-- Exercise prompt --
The line that contains "blue plastic stadium seat (<box>1133,224,1261,268</box>)" marks the end: retype the data below exactly from its first line through that line.

-- Materials provided --

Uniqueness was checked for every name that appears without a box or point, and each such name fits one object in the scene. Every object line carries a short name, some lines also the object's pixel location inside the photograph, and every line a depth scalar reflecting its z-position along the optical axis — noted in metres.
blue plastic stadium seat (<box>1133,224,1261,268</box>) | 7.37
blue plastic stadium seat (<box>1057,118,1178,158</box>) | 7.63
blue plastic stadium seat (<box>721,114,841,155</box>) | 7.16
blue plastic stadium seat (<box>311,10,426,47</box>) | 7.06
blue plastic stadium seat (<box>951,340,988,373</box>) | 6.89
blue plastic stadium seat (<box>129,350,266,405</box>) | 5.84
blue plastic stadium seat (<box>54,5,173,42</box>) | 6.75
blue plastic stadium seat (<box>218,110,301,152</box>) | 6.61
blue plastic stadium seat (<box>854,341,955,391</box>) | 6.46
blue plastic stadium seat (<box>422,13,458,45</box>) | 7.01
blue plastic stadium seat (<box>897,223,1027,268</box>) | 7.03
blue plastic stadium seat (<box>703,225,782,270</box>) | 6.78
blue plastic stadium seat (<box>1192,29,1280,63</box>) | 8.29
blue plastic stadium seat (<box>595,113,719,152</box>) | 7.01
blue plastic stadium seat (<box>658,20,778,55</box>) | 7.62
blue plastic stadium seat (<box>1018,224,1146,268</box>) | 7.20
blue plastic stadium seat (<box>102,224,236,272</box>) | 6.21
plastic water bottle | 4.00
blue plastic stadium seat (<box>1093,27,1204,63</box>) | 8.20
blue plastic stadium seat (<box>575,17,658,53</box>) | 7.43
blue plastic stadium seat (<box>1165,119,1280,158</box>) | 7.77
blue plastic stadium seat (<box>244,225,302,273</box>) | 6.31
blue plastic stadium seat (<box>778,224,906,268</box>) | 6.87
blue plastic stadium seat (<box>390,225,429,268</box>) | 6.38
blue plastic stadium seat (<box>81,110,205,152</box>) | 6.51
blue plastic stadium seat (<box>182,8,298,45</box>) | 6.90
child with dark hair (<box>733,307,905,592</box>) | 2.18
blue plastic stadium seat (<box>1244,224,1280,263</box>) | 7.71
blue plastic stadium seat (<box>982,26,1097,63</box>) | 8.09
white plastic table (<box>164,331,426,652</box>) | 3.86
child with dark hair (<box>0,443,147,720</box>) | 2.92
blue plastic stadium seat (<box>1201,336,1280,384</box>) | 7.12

-- Solution for this exercise --
Uniqueness was checked for every name that appears without a box or point, and each such name fits one object in the scene. Every object line carries a short name, some lines also the object's pixel location inside the photograph, and every line a depth scalar reflecting its z-position along the optical axis — noted in metres.
blue plastic stadium seat (<box>1133,224,1261,268</box>) | 7.37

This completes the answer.